- **Brief 1**
According to the post on government default, why can the US government not treat default as a valid strategy?
- **Brief 2**
Quote the post on government default exactly, starting at "The dollar has" and ending at "spread their risk.".

- **Page text**
------
Showing posts with label default. Show all posts
Showing posts with label default. Show all posts

July 14, 2011

Wake Up Republicans: Government is not a Business

After the American Century

The idea that the US government could choose to default is a fundamental misconception. Government is not a business that can decide to fail. Default is not a valid government strategy. Government is the foundation of society. It is a contract between the citizens that cannot be broken, not a corporation that can be allowed to go broke because people do not want to pay taxes. Talk of letting government fail financially cannot be separated from a more general failure of trust between the citizens. Government is about mutual obligation. It is not an investment that one pulls out of. Government is a contract between the generations, ensuring that pensions are paid, that opportunities such as education remain available, that the infrastructure is maintained, that services such as hospitals and fire departments do not deteriorate. Republicans really do not seem to understand this. They have long argued that government is an evil that should be pared down to a minimum. But the idea that elected legislators are willing intentionally to let the government default goes far beyond that doctrine. Dangerously far.

Americans have lived with a stable system so long that they have no historical experience of the disasters that come with fiscal irresponsibility. Undermine the state government, and you undermine the dollar itself. I am not talking about the dollar losing a few percentage points against the Euro. I am talking about the Japanese and the Chinese deciding not to buy dollar debt anymore, because it is too risky. I am talking about interest rates above 10% that cripple the US economy. For a small inkling, a mere taste of what that might mean, look at Greece right now, with the difference that the EU can bail out Greece. But no economy is big enough to bail out the United States.The US taxpayers have to honor their own obligations.

The dollar has been the world currency for so long that Americans take it for granted. But its hegemony is hardly assured. Other economies look stronger right now. Even to flirt with default will scare away future investments. Should the Republicans get back into power. international investors may head for the exits. Even now, China and Japan will almost certainly plan to dis-invest in US government bonds in order to spread their risk.
------
- **Record set**
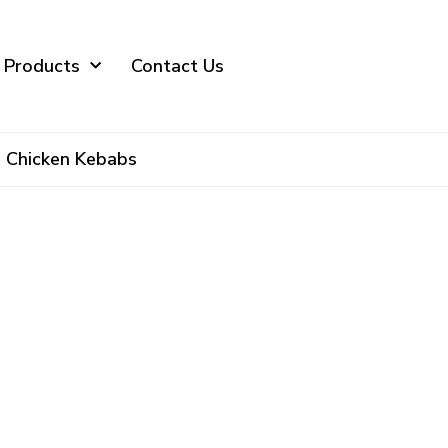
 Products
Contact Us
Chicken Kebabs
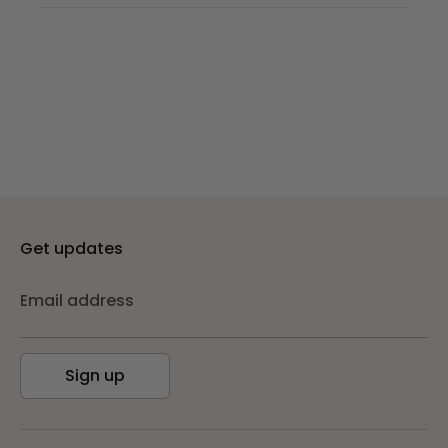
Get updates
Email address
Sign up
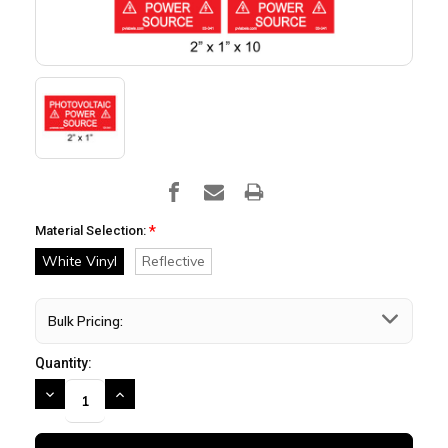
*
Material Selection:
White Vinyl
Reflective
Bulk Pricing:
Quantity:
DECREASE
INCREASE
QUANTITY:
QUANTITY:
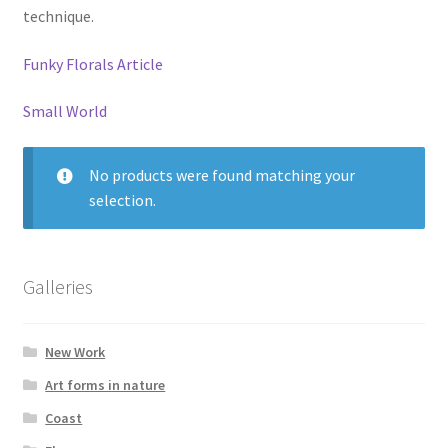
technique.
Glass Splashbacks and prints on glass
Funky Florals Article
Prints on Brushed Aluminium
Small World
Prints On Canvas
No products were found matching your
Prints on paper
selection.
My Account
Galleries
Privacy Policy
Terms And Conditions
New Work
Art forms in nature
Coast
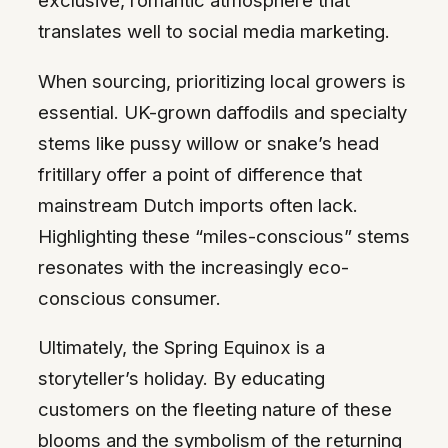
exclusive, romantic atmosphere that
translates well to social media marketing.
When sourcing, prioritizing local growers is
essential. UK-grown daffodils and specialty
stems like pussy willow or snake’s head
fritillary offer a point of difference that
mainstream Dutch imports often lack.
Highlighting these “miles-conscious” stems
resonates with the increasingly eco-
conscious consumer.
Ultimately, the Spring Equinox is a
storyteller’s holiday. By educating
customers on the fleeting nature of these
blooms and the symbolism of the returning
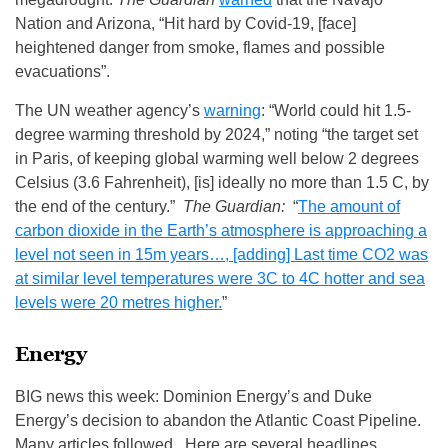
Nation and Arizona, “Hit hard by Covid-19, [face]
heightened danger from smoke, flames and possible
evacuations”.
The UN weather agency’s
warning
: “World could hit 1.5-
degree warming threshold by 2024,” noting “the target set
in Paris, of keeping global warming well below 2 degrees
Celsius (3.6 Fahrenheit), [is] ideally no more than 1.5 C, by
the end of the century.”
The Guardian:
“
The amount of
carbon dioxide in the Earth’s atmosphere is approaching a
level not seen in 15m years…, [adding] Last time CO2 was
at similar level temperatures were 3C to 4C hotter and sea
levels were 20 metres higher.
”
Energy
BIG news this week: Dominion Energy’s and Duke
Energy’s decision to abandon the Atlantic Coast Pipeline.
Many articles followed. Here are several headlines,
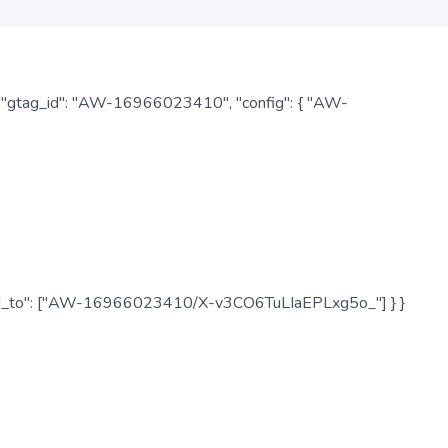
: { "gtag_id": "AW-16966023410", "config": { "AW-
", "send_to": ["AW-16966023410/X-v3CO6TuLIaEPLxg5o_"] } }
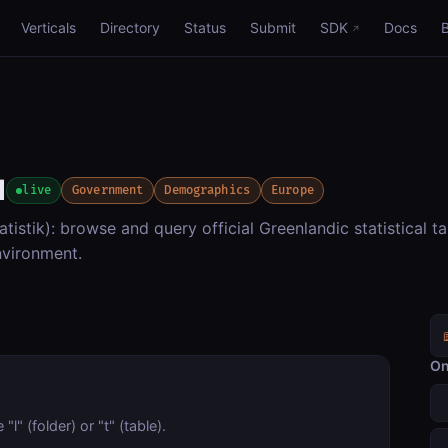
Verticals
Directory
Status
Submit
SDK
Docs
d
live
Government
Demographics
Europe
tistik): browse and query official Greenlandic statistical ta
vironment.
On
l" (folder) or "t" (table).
------
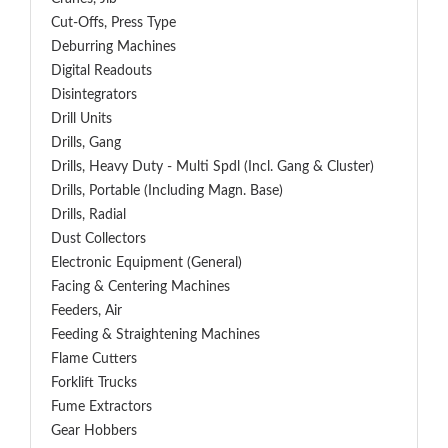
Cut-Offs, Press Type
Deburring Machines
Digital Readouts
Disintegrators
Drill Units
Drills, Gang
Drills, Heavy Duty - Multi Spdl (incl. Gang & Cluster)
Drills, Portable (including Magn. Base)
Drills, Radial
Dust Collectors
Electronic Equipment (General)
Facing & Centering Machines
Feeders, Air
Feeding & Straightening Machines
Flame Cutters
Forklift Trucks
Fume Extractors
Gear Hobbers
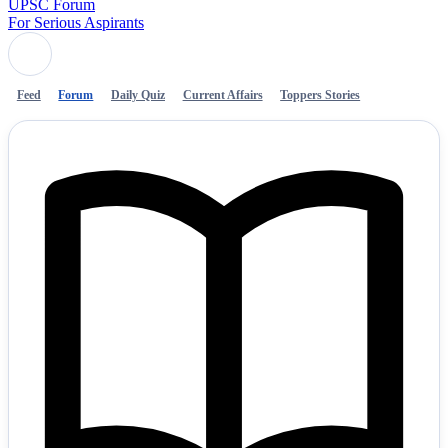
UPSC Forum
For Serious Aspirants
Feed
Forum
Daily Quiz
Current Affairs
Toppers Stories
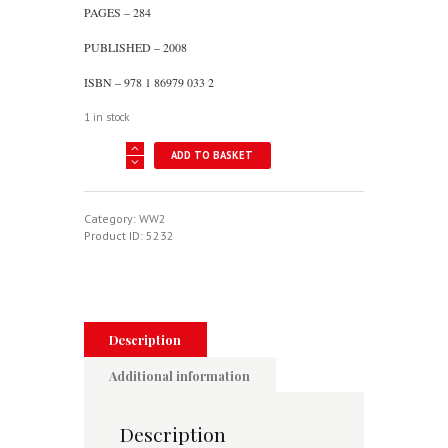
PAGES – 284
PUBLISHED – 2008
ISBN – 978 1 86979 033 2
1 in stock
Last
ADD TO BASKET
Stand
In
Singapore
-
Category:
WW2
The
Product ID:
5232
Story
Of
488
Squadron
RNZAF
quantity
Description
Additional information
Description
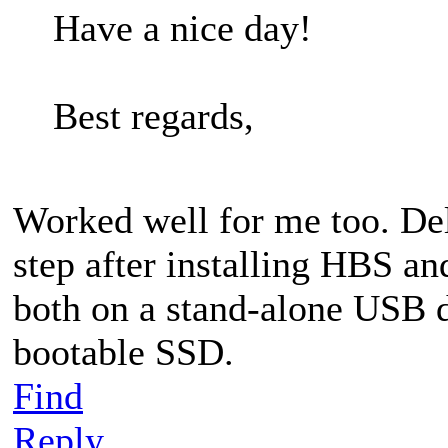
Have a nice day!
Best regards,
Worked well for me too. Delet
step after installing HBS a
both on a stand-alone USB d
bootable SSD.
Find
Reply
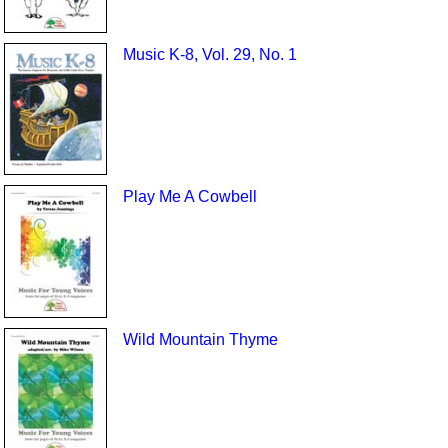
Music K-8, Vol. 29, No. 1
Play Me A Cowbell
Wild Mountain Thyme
------
- **Answer space 1**
The post says government is not a business that can decide to fail but the foundation of society, a contract between the citizens that cannot be broken. It adds that government is about mutual obligation and is a contract between the generations that ensures pensions are paid, education stays available, infrastructure is maintained and services such as hospitals and fire departments do not deteriorate.

- **Answer space 2**
The dollar has been the world currency for so long that Americans take it for granted. But its hegemony is hardly assured. Other economies look stronger right now. Even to flirt with default will scare away future investments. Should the Republicans get back into power. international investors may head for the exits. Even now, China and Japan will almost certainly plan to dis-invest in US government bonds in order to spread their risk.